§ Source document
The Checkout

Why Do Automakers Make Life So Difficult?

It should have been so simple to fix. At least that's what I thought when the light bulb to my rear turn signal stopped working. But alas, it wasn't. I've got a VW Beetle convertible (yes I know, it's not a car known for its reliability but it's cute--and if you know me, you'd know it is just my size; I'm only five feet). There didn't seem to be any way to get to the bulb to change it--not even by going through the cramped trunk.

I checked my owner's manual and sure enough--here's what it says: "It is becoming increasingly more and more difficult to replace vehicle light bulbs since in many cases other parts of the car must first be removed before you are able to get to the bulb....For your safety, we recommend that you have your authorized Volkswagen dealer replace any bulbs for you, since your dealer has necessary tools, the correct bulbs and the expertise."

[Dataset entries]
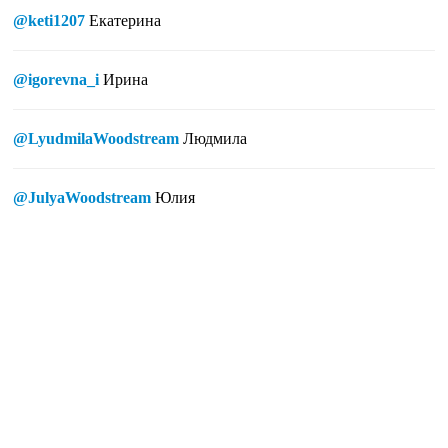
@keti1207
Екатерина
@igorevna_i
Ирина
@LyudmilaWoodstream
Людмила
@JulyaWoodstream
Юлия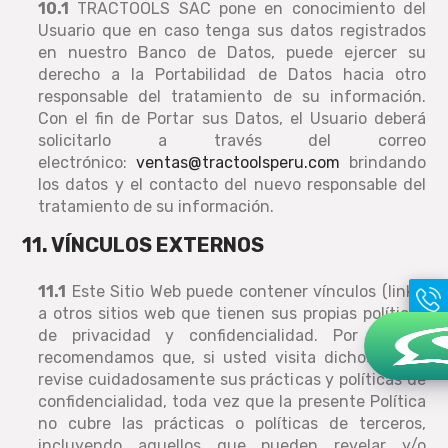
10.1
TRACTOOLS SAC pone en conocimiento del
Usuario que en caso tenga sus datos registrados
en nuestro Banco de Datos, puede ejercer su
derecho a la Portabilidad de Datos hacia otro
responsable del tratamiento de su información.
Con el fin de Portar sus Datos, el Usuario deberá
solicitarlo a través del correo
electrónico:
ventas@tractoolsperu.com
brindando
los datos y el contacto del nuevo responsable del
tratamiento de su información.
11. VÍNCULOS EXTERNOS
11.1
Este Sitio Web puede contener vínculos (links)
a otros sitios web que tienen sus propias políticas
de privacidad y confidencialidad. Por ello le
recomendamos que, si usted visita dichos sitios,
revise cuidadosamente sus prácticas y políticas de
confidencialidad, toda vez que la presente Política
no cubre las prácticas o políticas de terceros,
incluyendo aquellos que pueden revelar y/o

§ Brief 1
Answer these questions using the article about replacing a car light bulb:
(a) What model of car does the writer own?
(b) How tall does the writer say they are?
(c) According to the owner's manual, who should replace the bulbs?
§ Brief 2
For each statement, say whether the article about replacing a car light bulb supports it. Answer yes or no, and quote the words of the article that decide it.
(a) The writer managed to reach the bulb through the trunk.
(b) The bulb that stopped working belonged to a rear turn signal.
(c) The owner's manual says the dealer has the correct bulbs.
§ Brief 3
The article about replacing a car light bulb quotes the owner's manual. List everything that passage says the dealer has.

§ Exercise answer 1
(a) A VW Beetle convertible.
(b) Five feet.
(c) An authorized Volkswagen dealer.

§ Exercise answer 2
(a) No: "There didn't seem to be any way to get to the bulb to change it--not even by going through the cramped trunk."
(b) Yes: "the light bulb to my rear turn signal stopped working"
(c) Yes: "since your dealer has necessary tools, the correct bulbs and the expertise."

§ Exercise answer 3
- Necessary tools
- The correct bulbs
- The expertise